Recently my brother has been interested in lucid dreaming and we've been talking about it quite a bit. I don't really ever do any of the excercises or reality checks that you're apparently supposed to do, but I've still been intrigued by it. 

So last night I had a dream that I was hanging out with this really cool girl and some friends. We were all having a great time. I remember going outside to check the waves (i surf, and it's really what I'm thinking about most of the time. The ocean is honestly the love of my life) and the ocean had this kind of mystical look to it. I decided I was going to go out for a surf. So before I went to get my wetsuit on I was thinking about how great of a day this was, and how I really hoped this wasn't a dream (I've been dreaming a lot of my ex girlfriend who left me pretty broken up about two years ago, and waking up after things being normal again is pretty disheartening). So there's this cool girl who I actually like and great waves and just thinking "please don't let this be a dream." 

Well, as soon as I thought that... I KNEW I was dreaming. There were no reality checks or anything like that, but somehow I knew and I was dissapointed that this wasn't real. I know STAYING lucid is hard because people get excited that they're aware of the dream and then wake up. I think maybe the fact that I was dissapointed had something to do with me staying in the dream. 

So then I decided to take advantage of the situation. "What do people do when they're lucid? They fly!" and so I went flying, only I couldn't go horizontal for some reason. It was great. I flew over buildings feeling like Superman. I've had lots of flying dreams before, but this time it was special because I knew I was lucid. So then I woke up... or I thought I did. Only the flying dream was just a dream within a dream. I woke up as someone else in a bedroom with a woman yelling at me. I thought this was REAL life. I was no longer lucid... then I REALLY woke up.

I'm completely new to this, but definitely want to do it again. It was so liberating. I am a very spiritual person (not religious) and feel that lucid dreaming can teach me new things about who I am. I plan on surfing perfect waves next time  :smiley: 

I don't know if this has anything to do with it, but about an hour into my sleep I suddenly woke up feeling VERY afraid of dying and feeling so... mortal... I don't know how else to explain it. Almost like my life was meaningless and as Pink Floyd says "all that you touch and all that you see is all that your life will ever be." This thought hit me like a sledgehammer and it scared the shit out of me. This has happened many times before, but not recently. So, don't know if this has anything to do with it, but I figure I'd put it in there for all of you here who are experts on the subject.
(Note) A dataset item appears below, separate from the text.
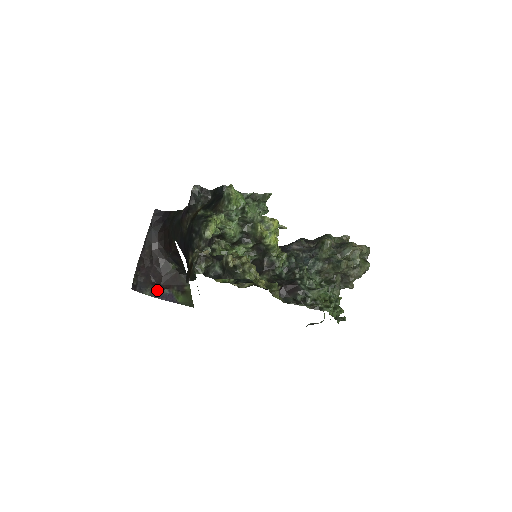
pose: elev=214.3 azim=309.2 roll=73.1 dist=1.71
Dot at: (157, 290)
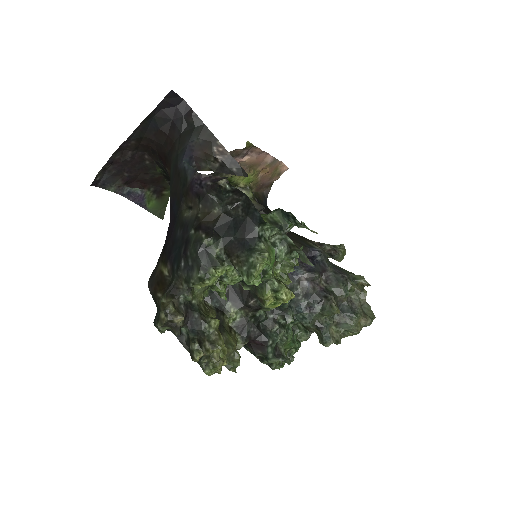
Dot at: (126, 187)
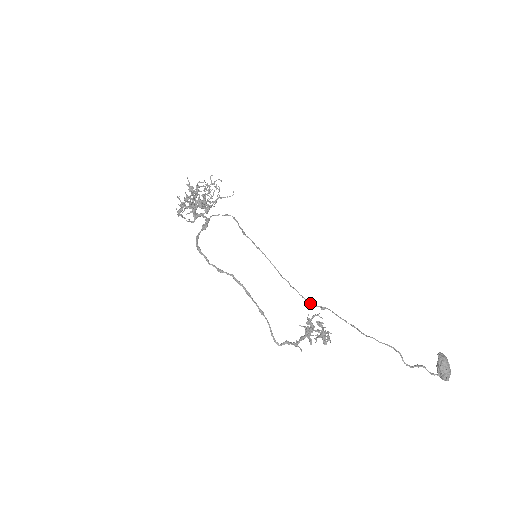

So basically... what's next for me? Where do I go from here? And WHAT THE HECK happened last night?

----------


## ShadowOfSelf

Interesting post, firstly and MOSTLY - CONGRATS ON YOUR FIRST LUCID DREAM!
Dont be dissapointed because it wasnt real life, be happy! look at the positives, you've accomplished something that so many people strive for and work really hard for, a lucid dream is as real as you beleive it is.. you can turn the things in life that make you sad into positive things, its growth, evolution of the mind, you can do anything, have the perfect girlfriend, surf the perfect waves. Stay motivated and you can do whatever you want.
As to your question, whats next for me? you decide. Where do you go from here.. you go to sleep and do it all over again  ::D: 
As to what the heck happened last night, your interpretation is best, as you say.. like me, you are spiritual, i'd take it as your becoming more in tune with the world, with life, more aware of whats really going on, that you are mortal, though in your mind, immortal

----------


## Freda

Nice one! you are lucky, my first ld was a 3 second long fals awakening. There is no such thing as a dream within a dream though, its just an illusion.

----------


## unda

Congratulations! Has your brother had a lucid dream yet? I'm guessing he'll be quite annoyed if he's been trying hard and you've had one first. 
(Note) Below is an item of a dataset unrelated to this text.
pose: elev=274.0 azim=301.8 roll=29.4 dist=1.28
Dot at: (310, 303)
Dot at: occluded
When you woke up in the dream you experienced what's known as a false awakening, they're very common for lucid dreamers. It was possibly caused by the fact you knew people often wake up quickly from lucid dreams (expectations play an important part on dreams), next time you can remember to do a reality check when you think you've awoken from a lucid dream. Your awakening an hour in to your sleep might actually be relevant, I'm assuming you mean this was before your lucid dream? A lot of lucid dreamers purposely wake up for a period during the night and think about dreams, then returning to sleep hoping to have a lucid dream. The technique is known as Wake Back To Bed (WBTB), your awakening probably had the same affect.

----------


## kdhoward83

Congrats on the first lucid. They. Are. Awesome. I only recently picked it up as well, but my experiences have opened my mind to new possibilities and ideas on life as we do not know it. Its addicting after your first real taste... good luck in the future! Keep us all updated, I love reading about peoples lucid dreams... anyway.. off to bed now to try and have one of my own!!

----------


## BlackHash

I just had my second lucid last night. It's kind of funny, because if you read my DJ you can see that mine was also a "dream within a dream" type of deal. Woke up, un-lucid thinking it was real life. Only I was in it for like 20 minutes (the non lucid part, I was lucid for about 20 minutes too, so it was about a 40 minute dream.)

----------


## Linkzelda

Congratulations on the the first lucid dream!

----------


## Naiya

Congrats on your lucid!! Don't worry, your lucid will get longer and more realistic with practice...you did very well for your first time.  :smiley:

----------